=== Circuit design data ===
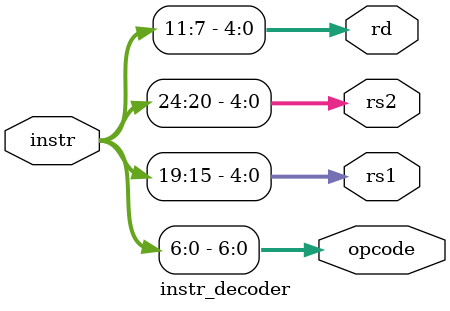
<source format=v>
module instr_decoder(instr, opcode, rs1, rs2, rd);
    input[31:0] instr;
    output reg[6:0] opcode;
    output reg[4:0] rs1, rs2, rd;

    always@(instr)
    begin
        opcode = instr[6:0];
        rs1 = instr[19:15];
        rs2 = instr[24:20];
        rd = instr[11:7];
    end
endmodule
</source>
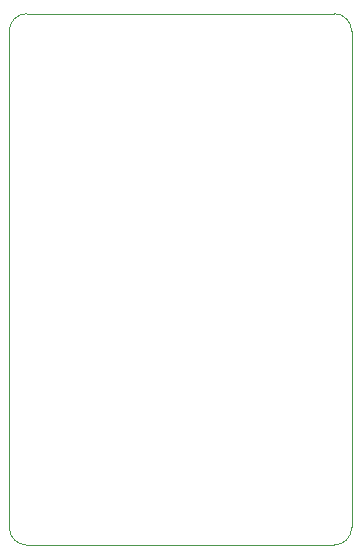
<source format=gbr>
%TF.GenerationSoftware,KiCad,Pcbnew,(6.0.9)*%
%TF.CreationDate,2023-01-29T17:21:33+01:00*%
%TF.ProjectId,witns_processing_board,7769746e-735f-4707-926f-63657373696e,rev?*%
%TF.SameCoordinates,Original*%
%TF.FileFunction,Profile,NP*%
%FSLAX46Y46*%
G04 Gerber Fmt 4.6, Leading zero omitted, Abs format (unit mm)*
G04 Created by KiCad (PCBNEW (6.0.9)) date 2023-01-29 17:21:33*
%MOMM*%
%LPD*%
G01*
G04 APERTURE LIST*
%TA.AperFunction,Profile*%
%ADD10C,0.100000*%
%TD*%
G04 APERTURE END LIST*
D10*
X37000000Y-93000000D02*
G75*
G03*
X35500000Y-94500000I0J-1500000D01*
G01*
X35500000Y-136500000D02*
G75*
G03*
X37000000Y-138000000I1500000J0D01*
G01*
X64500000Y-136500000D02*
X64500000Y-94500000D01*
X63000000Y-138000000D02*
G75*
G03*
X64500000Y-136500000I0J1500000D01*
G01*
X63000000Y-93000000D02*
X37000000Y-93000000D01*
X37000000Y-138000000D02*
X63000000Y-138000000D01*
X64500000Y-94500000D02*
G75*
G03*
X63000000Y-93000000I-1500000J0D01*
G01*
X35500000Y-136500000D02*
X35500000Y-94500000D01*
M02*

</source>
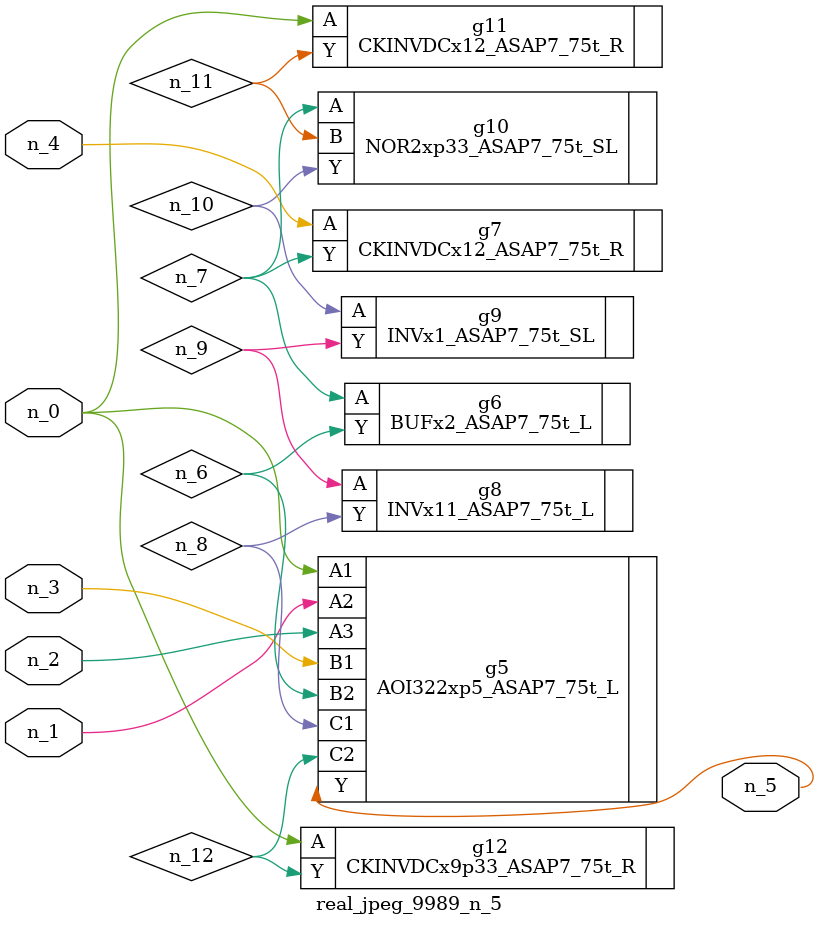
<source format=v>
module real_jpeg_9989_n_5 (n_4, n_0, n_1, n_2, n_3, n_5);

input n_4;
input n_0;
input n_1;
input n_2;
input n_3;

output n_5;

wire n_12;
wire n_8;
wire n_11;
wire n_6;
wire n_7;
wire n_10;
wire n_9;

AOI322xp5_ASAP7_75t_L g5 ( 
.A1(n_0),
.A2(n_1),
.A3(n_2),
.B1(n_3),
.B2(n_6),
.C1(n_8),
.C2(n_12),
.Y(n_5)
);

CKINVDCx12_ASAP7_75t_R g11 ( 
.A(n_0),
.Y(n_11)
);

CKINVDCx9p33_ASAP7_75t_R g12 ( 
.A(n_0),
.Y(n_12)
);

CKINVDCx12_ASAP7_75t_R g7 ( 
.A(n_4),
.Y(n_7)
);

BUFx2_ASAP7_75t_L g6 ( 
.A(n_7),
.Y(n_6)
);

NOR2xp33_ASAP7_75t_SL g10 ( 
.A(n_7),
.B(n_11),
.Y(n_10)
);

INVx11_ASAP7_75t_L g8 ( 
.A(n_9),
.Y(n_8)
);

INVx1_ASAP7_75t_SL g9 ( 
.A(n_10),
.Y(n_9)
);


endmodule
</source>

=== Task description ===
Leaving out the pictures, repeat all the entries exactly as they stand.

=== Answer for the task ===
<source format=v>
module instr_decoder(instr, opcode, rs1, rs2, rd);
    input[31:0] instr;
    output reg[6:0] opcode;
    output reg[4:0] rs1, rs2, rd;

    always@(instr)
    begin
        opcode = instr[6:0];
        rs1 = instr[19:15];
        rs2 = instr[24:20];
        rd = instr[11:7];
    end
endmodule
</source>
<source format=gbr>
%TF.GenerationSoftware,KiCad,Pcbnew,(6.0.9)*%
%TF.CreationDate,2023-01-29T17:21:33+01:00*%
%TF.ProjectId,witns_processing_board,7769746e-735f-4707-926f-63657373696e,rev?*%
%TF.SameCoordinates,Original*%
%TF.FileFunction,Profile,NP*%
%FSLAX46Y46*%
G04 Gerber Fmt 4.6, Leading zero omitted, Abs format (unit mm)*
G04 Created by KiCad (PCBNEW (6.0.9)) date 2023-01-29 17:21:33*
%MOMM*%
%LPD*%
G01*
G04 APERTURE LIST*
%TA.AperFunction,Profile*%
%ADD10C,0.100000*%
%TD*%
G04 APERTURE END LIST*
D10*
X37000000Y-93000000D02*
G75*
G03*
X35500000Y-94500000I0J-1500000D01*
G01*
X35500000Y-136500000D02*
G75*
G03*
X37000000Y-138000000I1500000J0D01*
G01*
X64500000Y-136500000D02*
X64500000Y-94500000D01*
X63000000Y-138000000D02*
G75*
G03*
X64500000Y-136500000I0J1500000D01*
G01*
X63000000Y-93000000D02*
X37000000Y-93000000D01*
X37000000Y-138000000D02*
X63000000Y-138000000D01*
X64500000Y-94500000D02*
G75*
G03*
X63000000Y-93000000I-1500000J0D01*
G01*
X35500000Y-136500000D02*
X35500000Y-94500000D01*
M02*

</source>
<source format=v>
module real_jpeg_9989_n_5 (n_4, n_0, n_1, n_2, n_3, n_5);

input n_4;
input n_0;
input n_1;
input n_2;
input n_3;

output n_5;

wire n_12;
wire n_8;
wire n_11;
wire n_6;
wire n_7;
wire n_10;
wire n_9;

AOI322xp5_ASAP7_75t_L g5 ( 
.A1(n_0),
.A2(n_1),
.A3(n_2),
.B1(n_3),
.B2(n_6),
.C1(n_8),
.C2(n_12),
.Y(n_5)
);

CKINVDCx12_ASAP7_75t_R g11 ( 
.A(n_0),
.Y(n_11)
);

CKINVDCx9p33_ASAP7_75t_R g12 ( 
.A(n_0),
.Y(n_12)
);

CKINVDCx12_ASAP7_75t_R g7 ( 
.A(n_4),
.Y(n_7)
);

BUFx2_ASAP7_75t_L g6 ( 
.A(n_7),
.Y(n_6)
);

NOR2xp33_ASAP7_75t_SL g10 ( 
.A(n_7),
.B(n_11),
.Y(n_10)
);

INVx11_ASAP7_75t_L g8 ( 
.A(n_9),
.Y(n_8)
);

INVx1_ASAP7_75t_SL g9 ( 
.A(n_10),
.Y(n_9)
);


endmodule
</source>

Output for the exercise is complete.